Von der Heydt-Museum Berühmt für Menschenbilder

Paula Modersohn-Beckers „Alte Armenhäuslerin“ ist zurzeit im Von der Heydt-Museum zu sehen.

Paula Modersohn-Beckers „Alte Armenhäuslerin“, um 1905.

Foto: VdHM/Von der Heydt Museum

Paula Modersohn-Becker ist berühmt für ihre Darstellungen von Frauen, Kindern, Armen und Alten. Dieses Bild aus unserer Sammlung zeigt die Armenhäuslerin Mutter Schröder, genannt „Dreebeen“, die der Künstlerin häufiger als Modell diente. Die alte Frau sitzt im Garten „in Positur“: Einerseits wirkt ihre Haltung gezwungen, mit einem misstrauisch abwartenden Blick eines Menschen, der es nicht gewohnt ist, besonders betrachtet zu werden. Andererseits bemüht sie sich, ihren Körper würdevoll aufrecht zu halten. Die Hände hat sie nebeneinander in den Schoß gelegt, als sei sie sich ihrer Wichtigkeit wohl bewusst.
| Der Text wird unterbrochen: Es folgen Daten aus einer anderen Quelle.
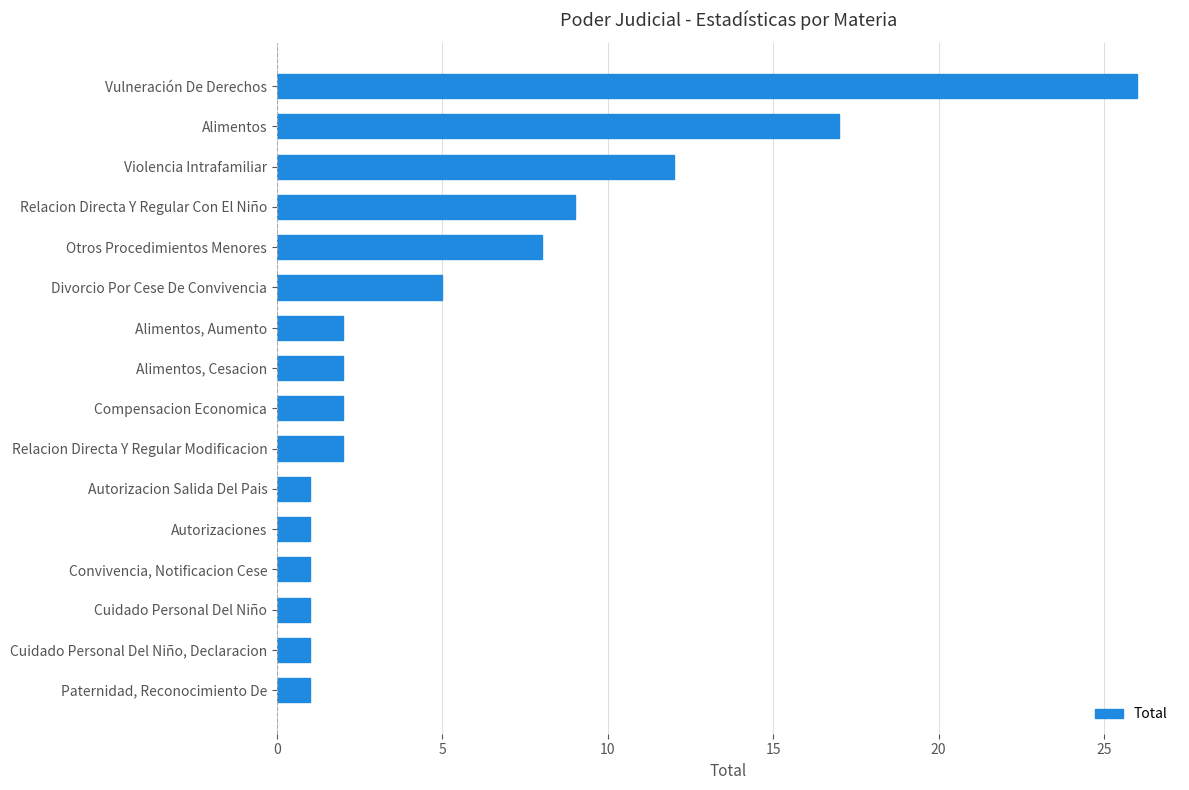

Count the number of data series in this chart.

1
Modersohn-Beckers Bemühung um eine strenge, statuarisch verfestigte Form ist sowohl an der Figur selbst als auch an den einfachen Umrissen des Pferdes und der Bäume im Hintergrund abzulesen. Zwar eingebunden in die Natur, bleibt doch die massive Gegenwart der großflächig dargestellten Frau bildbeherrschend. Die Individualität des Modells tritt zurück hinter Modersohn-Beckers Anspruch, ihre persönliche künstlerische Empfindung zum Ausdruck zu bringen. Dies wird an diesem Werk ganz deutlich: Paulas Schwester Herma Weinberg beschreibt Mutter Schröder als „kleine, verwachsene Zwergin mit dem im Verhältnis viel zu großen Oberkörper“. Die Künstlerin will jedoch nicht einfach abbilden und schon gar nicht verschönern. Was sie sucht und darstellen will, ist eine umfassende, humane und zeitlose Interpretation des Menschen und der Natur.

So verwandelt sie „Dreebeen“ auf der Leinwand in eine wuchtige und massige Gestalt, die Modersohn-Beckers Einsicht verkörpern soll, dass Alter und Krankheit Stufen zu der menschlichen Vollendung seien. In Worpswede fand sie mit den Darstellungen der einfachen Landbevölkerung die Möglichkeit, ihr „Verlangen nach Einfachheit und Größe“ zu stillen. Nachdem August von der Heydt dem Museum schon vor dem Zweiten Weltkrieg eine Reihe Gemälde von Paula Modersohn-Becker geschenkt und sein Sohn Eduard von der Heydt nach dem Krieg weitere Bilder der Künstlerin an das Museum gegeben hatte, wurde dieses Gemälde 1969 für die Sammlung des Von der Heydt-Museums erworben. Unser Museum besitzt damit neben dem Paula Modersohn-Becker-Museum in Bremen die meisten Werke dieser, früh mit nur 31 Jahren, verstorbenen Künstlerin. Das Bild „Alte Armenhäuslerin“ ist eines der zahlreichen Frauenporträts, die zurzeit in unserer Ausstellung Paula Modersohn-Becker zu sehen sind.